(Text begins)

From Leith Walk to Global Markets: The Edinburgh Entrepreneur Rewriting the Rules on Green Tech
Photo: Photo by Adam Wilson on Unsplash

Catriona Drummond launched Voltpath Energy out of a shared desk at CodeBase on Argyle House in 2022 with £40,000 in savings and a pitch deck she'd revised seventeen times. By the end of June 2026, the company had secured a £6.2 million Series A round led by Edinburgh-based Equity Gap, with co-investment from the Scottish National Investment Bank. It now employs 34 people across offices on Leith Walk and a small manufacturing unit in Granton. Drummond is 31.

The timing matters. Scotland's enterprise agencies are under pressure to show that public investment in deep-tech startups produces jobs that stick around. Scottish Enterprise's latest figures put the number of high-growth businesses in Edinburgh at 412 — up 8 percent on 2024 — but critics argue too many of those companies remain subscale, dependent on grant funding, and unlikely to reach export markets. Voltpath is being watched closely precisely because it appears to be doing the opposite.

The company's core product is a grid-edge battery management system designed for commercial property developers. It integrates with existing building management software and, according to a technical validation report published by Heriot-Watt University's Energy Academy in March 2026, reduces peak-load energy costs by between 22 and 31 percent across a range of building types. That figure has attracted serious interest from developers in Germany and the Nordics — markets now accelerating their own grid-resilience spending in response to supply disruptions that have hit household energy prices hard across Europe this year.

(Text ends)
(Dataset excerpts begins)

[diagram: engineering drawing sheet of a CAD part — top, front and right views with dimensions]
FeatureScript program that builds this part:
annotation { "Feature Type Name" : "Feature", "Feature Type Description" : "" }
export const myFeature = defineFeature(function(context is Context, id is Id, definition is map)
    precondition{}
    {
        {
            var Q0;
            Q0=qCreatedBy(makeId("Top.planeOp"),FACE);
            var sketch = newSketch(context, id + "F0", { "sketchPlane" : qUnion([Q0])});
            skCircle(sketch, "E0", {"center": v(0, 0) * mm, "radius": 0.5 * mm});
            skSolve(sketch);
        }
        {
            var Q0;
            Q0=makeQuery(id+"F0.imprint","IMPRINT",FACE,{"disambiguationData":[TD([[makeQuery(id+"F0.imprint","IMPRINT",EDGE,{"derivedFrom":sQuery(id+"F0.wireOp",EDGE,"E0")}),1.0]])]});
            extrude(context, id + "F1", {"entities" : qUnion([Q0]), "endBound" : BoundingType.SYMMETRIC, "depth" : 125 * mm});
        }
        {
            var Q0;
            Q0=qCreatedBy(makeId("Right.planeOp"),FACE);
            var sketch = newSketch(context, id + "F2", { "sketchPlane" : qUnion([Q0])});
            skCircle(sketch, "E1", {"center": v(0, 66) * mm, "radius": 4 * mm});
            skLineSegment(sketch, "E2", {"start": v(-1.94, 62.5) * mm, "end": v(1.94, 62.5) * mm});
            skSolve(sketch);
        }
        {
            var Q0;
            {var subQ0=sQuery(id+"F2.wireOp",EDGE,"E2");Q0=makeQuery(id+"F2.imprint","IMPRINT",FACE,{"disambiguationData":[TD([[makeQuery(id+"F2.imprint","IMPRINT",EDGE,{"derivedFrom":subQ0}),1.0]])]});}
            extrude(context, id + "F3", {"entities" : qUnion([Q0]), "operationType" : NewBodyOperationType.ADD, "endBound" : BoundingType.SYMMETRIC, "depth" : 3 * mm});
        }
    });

(Dataset excerpts ends)

Exercises to complete:
1. In the article on Voltpath Energy, who led the company's £6.2 million Series A round?
2. Rewrite the Voltpath Energy article from "The timing matters." to "doing the opposite.", putting "skeptics" in place of "critics".
3. Write the next part of the article about Voltpath Energy and its founder, picking up after its final sentence.
The entries have nothing to do with the article.

Expected outputs:
1. Edinburgh-based Equity Gap led the round.

2.
The timing matters. Scotland's enterprise agencies are under pressure to show that public investment in deep-tech startups produces jobs that stick around. Scottish Enterprise's latest figures put the number of high-growth businesses in Edinburgh at 412 — up 8 percent on 2024 — but skeptics argue too many of those companies remain subscale, dependent on grant funding, and unlikely to reach export markets. Voltpath is being watched closely precisely because it appears to be doing the opposite.

3.
A City That Builds Companies — and Sometimes Keeps Them

Edinburgh's commercial property market offers a mixed backdrop. Average Grade A office rents in the city centre hit £42.50 per square foot in Q1 2026, according to CBRE Scotland's spring market report — a modest 3 percent rise year-on-year but well below the double-digit growth seen between 2021 and 2023. Vacancy rates on George Street and around St Andrew Square have crept up to around 9 percent as some financial services tenants consolidate space. Landlords are offering longer rent-free periods to attract occupiers, sometimes up to 18 months on a 10-year lease.

That softening has created an opening for fast-growing tech firms willing to take on slightly larger footprints than they strictly need today. Voltpath signed a five-year lease on 4,500 square feet of refurbished space on Leith Walk in January, paying below the city-centre benchmark at £28 per square foot. The Leith corridor has become a genuine secondary cluster for tech and creative businesses priced out of the New Town and Old Town, with the City of Edinburgh Council's Leith Enterprise Hub — opened on Duke Street in September 2024 — now hosting 19 resident companies.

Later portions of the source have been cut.